According to NOAA, 27 weather disasters in the US resulted in damage of at least $1 billion, which is only one less than the record established in 2023. Those catastrophes cost the United States $182.7 billion.With at least 219 fatalities and $79.6 billion in damage, Hurricane Helene was the most expensive and deadly storm of the year.

Regarding NOAA’s inflation-adjusted statistics, Texas Tech climate scientist Katharine Hayhoe wrote in an email that “in the 1980s, Americans experienced one billion-plus weather and climate disaster on average every four months.” “Now, there’s one every three weeks and we already have the first of 2025 even though we’re only 9 days into the year.”

The 1.5 target is for long-term warming, which is now characterized as a 20-year average, as scientists quickly pointed out. The current long-term warming rate since pre-industrial times is 1.3 degrees Celsius (2.3 degrees Fahrenheit).

“The 1.5 degree Celsius threshold is a warning sign, not just a statistic. Victor Gensini, a climate scientist at Northern Illinois University, wrote in an email, “To surpass it even for a year demonstrates how dangerously close we are to violating the limits set by the Paris Agreement.” According to a significant 2018 United Nations study, preventing global warming from rising above 1.5 degrees Celsius might avoid the extinction of coral reefs, halt the catastrophic loss of Antarctic ice sheets, and spare many people from misery and death.

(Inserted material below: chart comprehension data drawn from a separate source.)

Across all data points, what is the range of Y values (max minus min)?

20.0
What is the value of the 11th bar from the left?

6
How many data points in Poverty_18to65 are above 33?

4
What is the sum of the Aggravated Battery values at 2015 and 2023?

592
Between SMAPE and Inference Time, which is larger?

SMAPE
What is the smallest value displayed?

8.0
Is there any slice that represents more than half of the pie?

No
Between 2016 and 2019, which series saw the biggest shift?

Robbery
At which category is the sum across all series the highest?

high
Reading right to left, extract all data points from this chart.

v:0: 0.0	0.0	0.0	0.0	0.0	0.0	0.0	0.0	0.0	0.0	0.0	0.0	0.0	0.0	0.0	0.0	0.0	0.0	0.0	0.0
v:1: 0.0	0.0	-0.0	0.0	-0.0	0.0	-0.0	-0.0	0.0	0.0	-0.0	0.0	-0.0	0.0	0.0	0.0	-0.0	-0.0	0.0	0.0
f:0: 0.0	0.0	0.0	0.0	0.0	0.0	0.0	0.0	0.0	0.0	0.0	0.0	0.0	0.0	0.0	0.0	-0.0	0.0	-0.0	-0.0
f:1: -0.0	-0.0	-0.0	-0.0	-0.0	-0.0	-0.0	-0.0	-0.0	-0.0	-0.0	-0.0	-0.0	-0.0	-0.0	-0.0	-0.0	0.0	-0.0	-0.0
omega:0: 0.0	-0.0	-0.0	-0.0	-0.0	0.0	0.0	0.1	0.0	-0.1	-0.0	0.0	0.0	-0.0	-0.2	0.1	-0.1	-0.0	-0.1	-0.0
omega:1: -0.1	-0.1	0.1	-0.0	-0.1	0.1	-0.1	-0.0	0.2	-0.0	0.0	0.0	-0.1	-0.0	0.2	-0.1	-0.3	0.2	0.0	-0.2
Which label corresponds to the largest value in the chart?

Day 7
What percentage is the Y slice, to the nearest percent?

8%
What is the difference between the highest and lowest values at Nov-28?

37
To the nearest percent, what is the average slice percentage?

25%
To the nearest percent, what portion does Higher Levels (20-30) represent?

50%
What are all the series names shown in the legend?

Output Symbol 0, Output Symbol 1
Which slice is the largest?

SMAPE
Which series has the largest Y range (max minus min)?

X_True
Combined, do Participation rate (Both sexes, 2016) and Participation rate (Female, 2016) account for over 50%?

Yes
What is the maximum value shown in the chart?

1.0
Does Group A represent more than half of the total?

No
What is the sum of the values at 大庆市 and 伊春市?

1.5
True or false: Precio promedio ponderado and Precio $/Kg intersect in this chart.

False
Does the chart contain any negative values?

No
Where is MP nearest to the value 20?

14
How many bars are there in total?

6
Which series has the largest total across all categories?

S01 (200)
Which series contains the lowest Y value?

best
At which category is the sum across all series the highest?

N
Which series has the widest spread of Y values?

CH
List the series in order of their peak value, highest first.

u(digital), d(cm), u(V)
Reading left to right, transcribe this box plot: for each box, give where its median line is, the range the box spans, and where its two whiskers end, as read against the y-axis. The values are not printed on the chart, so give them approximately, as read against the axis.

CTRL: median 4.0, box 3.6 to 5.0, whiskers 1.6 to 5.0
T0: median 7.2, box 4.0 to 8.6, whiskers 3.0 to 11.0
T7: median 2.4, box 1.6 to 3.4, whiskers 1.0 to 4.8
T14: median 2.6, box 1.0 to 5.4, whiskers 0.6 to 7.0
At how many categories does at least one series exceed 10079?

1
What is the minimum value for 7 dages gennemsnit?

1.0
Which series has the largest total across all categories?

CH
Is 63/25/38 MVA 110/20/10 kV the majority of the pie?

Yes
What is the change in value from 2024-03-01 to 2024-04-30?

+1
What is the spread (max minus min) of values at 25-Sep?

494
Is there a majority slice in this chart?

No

The threshold was described by Francis as “dead in the water.”

Scientists predict that 2025 won’t be as hot as 2024 because of a cooling La Nina rather than the El Nino from the previous year. According to some, it will be the third-warmest. Nevertheless, according to Copernicus data, the first six days of January were the hottest start to a year to date, with slightly warmer average temperatures despite the cold temperatures in the U.S. East.

Regarding whether global warming is accelerating, scientists are still divided.

The director of Copernicus, Carlo Buontempo, stated that while there is insufficient evidence to detect an acceleration in air warming, the heat content of the seas appears to be increasing not only but also at a quicker rate.

This is like seeing the conclusion of “a dystopian sci-fi film,” according to Michael Mann, a climate scientist at the University of Pennsylvania. “We are now reaping what we ve sown.”